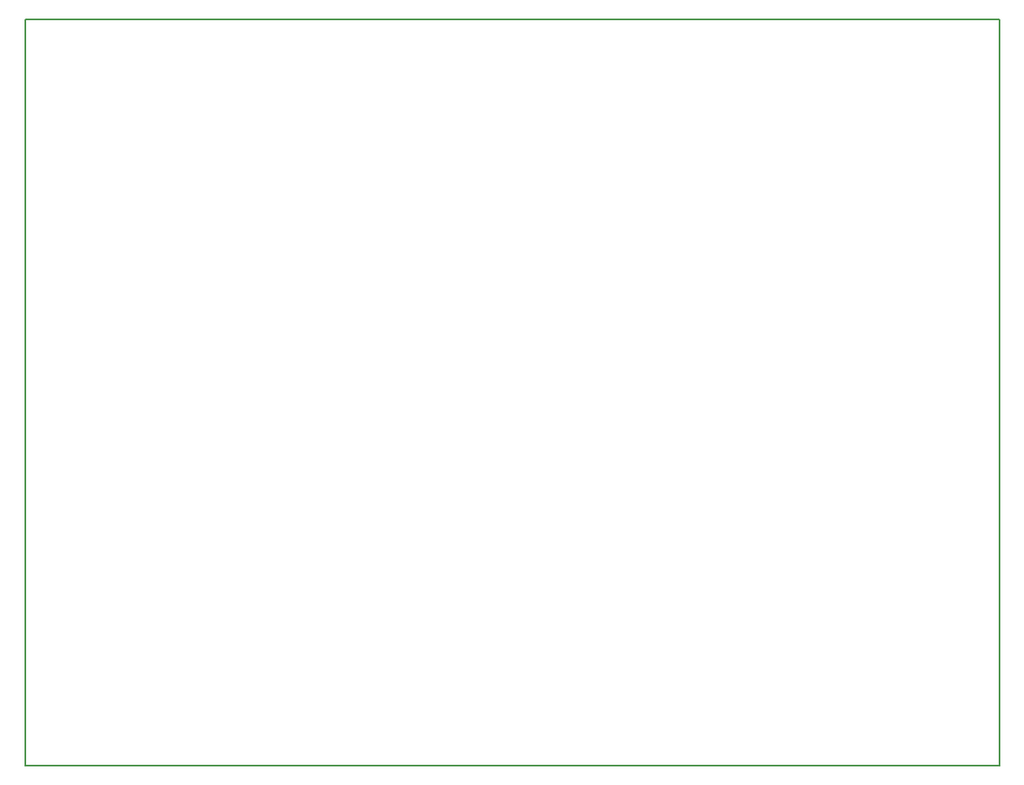
<source format=gbr>
G04 #@! TF.GenerationSoftware,KiCad,Pcbnew,(5.0.0)*
G04 #@! TF.CreationDate,2018-10-09T09:06:12+02:00*
G04 #@! TF.ProjectId,LiberPlayer,4C69626572506C617965722E6B696361,1.0*
G04 #@! TF.SameCoordinates,Original*
G04 #@! TF.FileFunction,Profile,NP*
%FSLAX46Y46*%
G04 Gerber Fmt 4.6, Leading zero omitted, Abs format (unit mm)*
G04 Created by KiCad (PCBNEW (5.0.0)) date 10/09/18 09:06:12*
%MOMM*%
%LPD*%
G01*
G04 APERTURE LIST*
%ADD10C,0.150000*%
G04 APERTURE END LIST*
D10*
X199390000Y-139700000D02*
X199390000Y-64770000D01*
X101600000Y-139700000D02*
X199390000Y-139700000D01*
X101600000Y-64770000D02*
X101600000Y-139700000D01*
X199390000Y-64770000D02*
X101600000Y-64770000D01*
M02*

</source>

**Prompt:** From the material above, set down each entry exactly, but exclude the pictures.

**Answer space:**
<source format=gbr>
G04 #@! TF.GenerationSoftware,KiCad,Pcbnew,(5.0.0)*
G04 #@! TF.CreationDate,2018-10-09T09:06:12+02:00*
G04 #@! TF.ProjectId,LiberPlayer,4C69626572506C617965722E6B696361,1.0*
G04 #@! TF.SameCoordinates,Original*
G04 #@! TF.FileFunction,Profile,NP*
%FSLAX46Y46*%
G04 Gerber Fmt 4.6, Leading zero omitted, Abs format (unit mm)*
G04 Created by KiCad (PCBNEW (5.0.0)) date 10/09/18 09:06:12*
%MOMM*%
%LPD*%
G01*
G04 APERTURE LIST*
%ADD10C,0.150000*%
G04 APERTURE END LIST*
D10*
X199390000Y-139700000D02*
X199390000Y-64770000D01*
X101600000Y-139700000D02*
X199390000Y-139700000D01*
X101600000Y-64770000D02*
X101600000Y-139700000D01*
X199390000Y-64770000D02*
X101600000Y-64770000D01*
M02*

</source>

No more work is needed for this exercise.